Honduras: Returns From The Fields (cont.)

He chomps into it, tears a piece off with his teeth, and chews. He gnaws and sucks until he has gotten all the juice out and then spits the refuse to the side.  He tells us that we will be required to peel our own before we can partake.

This is ample motivation for me because I am very hungry. The meal plan at the farm consists of three meals a day consisting almost exclusively of beans and tortillas. The prospect of something else to chew on excites me, so I volunteer to take first crack at the sugar cane.

My efforts to operate a machete are embarrassing. The first few swings don’t look like an effort to peel the sugar cane so much as an idiot banging a machete and sugar cane together for fun. Eventually I graduate to making deep but ineffective cuts deep into the center, and finally I figure out how strip away the exterior, but still I am not able to produce the long beautiful strips that the Rollington had. I chip the stalk away. Progress is slow. The boys have stopped working altogether and give me the same undivided attention they gave Rollington when he performed. Only now they are laughing; I have been introduced as a comedy act.

When I finally get the sugar cane peeled, I bite into it. It’s sweet and fibrous. Besides being chewed in the fields or being used as sweetener in coffee, sugar cane is often cut up into sticks and sold in plastic bags at markets as a children’s treat. I can see why. I don’t have much of a sweet tooth, but it's delicious.

Brian is up next and much to the delight of the boys he can’t even cut into the sugar cane with the machete. I felt a little better about my performance until Paula enthusiastically jumps up for her turn. She’s able to nearly reproduce the strips that Rollington made, humbling Brian, and me. She attributes this success to her Columbian background. It’s in her blood, she says.

Shortly afterwards one of the school's teachers enters the field. He’s dressed just like the boys with slicked back hair streaked with grey, and he has/keeps a neat mustache. He appears stoic as he surveys our work, until we start asking him questions. He has a wealth of information about the crops we are working amongst. The crop we’re currently surrounded by is called malanga. It is a versatile crop. They grind up the large green leaves and put them in the feed to keep the animals healthy. They put it in soup. You can even eat the root straight with salt and pepper. He disappears for a moment and returns with a small flower pinched between his thumb and forefinger. I didn’t get its name, but it is gorgeous. The petals are purple with white tendrils capped in yellow points bent outward from the center. As we marvel over the thing, he cracks a smile.

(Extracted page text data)

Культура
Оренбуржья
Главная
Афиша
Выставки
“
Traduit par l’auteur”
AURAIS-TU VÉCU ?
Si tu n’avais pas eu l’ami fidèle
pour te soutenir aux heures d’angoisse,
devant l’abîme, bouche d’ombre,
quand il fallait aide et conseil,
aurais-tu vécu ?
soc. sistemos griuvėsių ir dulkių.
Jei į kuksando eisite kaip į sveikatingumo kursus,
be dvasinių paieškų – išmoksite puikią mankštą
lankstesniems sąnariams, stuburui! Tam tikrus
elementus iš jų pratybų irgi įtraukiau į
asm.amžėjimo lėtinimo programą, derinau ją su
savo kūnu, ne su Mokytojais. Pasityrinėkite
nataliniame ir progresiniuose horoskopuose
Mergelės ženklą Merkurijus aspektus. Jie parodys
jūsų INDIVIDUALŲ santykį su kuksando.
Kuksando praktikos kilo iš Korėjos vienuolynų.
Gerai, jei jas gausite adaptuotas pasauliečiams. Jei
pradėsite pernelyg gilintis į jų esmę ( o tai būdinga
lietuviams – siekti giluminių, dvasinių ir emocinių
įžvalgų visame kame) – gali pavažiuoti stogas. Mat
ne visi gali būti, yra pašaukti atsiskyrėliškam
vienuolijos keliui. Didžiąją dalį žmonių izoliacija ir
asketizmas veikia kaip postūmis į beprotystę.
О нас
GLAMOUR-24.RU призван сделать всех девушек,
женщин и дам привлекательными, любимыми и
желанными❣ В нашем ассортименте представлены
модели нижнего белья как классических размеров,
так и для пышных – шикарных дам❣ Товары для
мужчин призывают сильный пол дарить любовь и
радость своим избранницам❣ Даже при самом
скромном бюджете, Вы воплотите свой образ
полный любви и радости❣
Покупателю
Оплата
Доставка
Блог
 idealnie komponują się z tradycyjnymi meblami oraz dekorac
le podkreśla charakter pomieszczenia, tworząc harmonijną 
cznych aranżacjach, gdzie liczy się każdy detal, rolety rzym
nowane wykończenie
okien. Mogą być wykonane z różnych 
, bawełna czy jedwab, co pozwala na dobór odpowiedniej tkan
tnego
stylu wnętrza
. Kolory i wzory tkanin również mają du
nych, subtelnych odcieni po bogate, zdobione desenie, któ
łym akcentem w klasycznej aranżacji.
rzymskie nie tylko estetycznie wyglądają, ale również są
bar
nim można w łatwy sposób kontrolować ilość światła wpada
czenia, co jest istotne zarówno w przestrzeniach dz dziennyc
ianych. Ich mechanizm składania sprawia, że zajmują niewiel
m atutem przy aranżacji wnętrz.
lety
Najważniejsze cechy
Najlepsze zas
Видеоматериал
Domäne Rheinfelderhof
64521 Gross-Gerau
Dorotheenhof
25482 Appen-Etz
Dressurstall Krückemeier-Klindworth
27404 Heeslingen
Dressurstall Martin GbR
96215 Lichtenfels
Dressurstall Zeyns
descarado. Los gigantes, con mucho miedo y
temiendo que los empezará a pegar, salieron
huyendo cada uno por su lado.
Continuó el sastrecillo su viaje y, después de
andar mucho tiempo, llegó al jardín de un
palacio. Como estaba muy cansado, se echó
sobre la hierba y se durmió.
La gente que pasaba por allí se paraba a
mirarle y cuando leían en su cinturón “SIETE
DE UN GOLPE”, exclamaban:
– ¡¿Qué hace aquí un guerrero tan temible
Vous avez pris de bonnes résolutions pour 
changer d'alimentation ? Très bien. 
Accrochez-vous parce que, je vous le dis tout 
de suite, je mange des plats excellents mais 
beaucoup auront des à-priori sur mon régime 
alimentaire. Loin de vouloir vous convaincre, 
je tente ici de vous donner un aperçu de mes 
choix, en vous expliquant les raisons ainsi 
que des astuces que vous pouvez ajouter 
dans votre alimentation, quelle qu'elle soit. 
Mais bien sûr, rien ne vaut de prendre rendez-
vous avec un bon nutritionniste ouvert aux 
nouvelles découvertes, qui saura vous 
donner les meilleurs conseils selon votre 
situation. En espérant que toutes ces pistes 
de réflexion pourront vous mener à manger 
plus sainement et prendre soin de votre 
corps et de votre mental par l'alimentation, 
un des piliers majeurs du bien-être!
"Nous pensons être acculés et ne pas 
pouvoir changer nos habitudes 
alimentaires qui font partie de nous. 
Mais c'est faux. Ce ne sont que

#### [THE TASK]
Pick up the Honduras fields narrative above after its final sentence and write the next part.

#### [OUTPUT FOR THIS TASK]
He explains the agricultural school has two affiliated schools: a school for younger children, and a technical school. The technical school provides most of furniture for the agricultural school, including the beds we sleep on. The agricultural school grows most of the food to feed all three schools. The farming is essentially left to the boys, the teachers’ only role besides leading class is to go around and ensure that nothing is going catastrophically wrong. Other than that the kids are left alone. Then it dawns on me. If these kids screw up, people go hungry. This is a huge responsibility for such young kids.  It is more responsibility than I carry as an adult, yet they seemingly carry the burden with ease.

After the teacher leaves, we continue working while discussing our favorite movies with the kids. It turns out we share a propensity for kung fu flicks. I’m the only American who knows what’s going on when one boy mentions Ong Bak is his favorite movie and momentarily strikes a fighting stance.

There is more than one element to volunteering. We all tend to focus on what we can give to the people we are trying to help. But as we walk back to the volunteer quarters to prepare for another lunch of beans and tortillas, I begin to think for the first time of volunteerism in other terms; as an opportunity to be accepted into a community in a way that is unavailable for most tourists.  We gain so much from the cultural exchanges and interactions with the people living there. It's not just about what you can give, but also about what you can bring back home for yourself.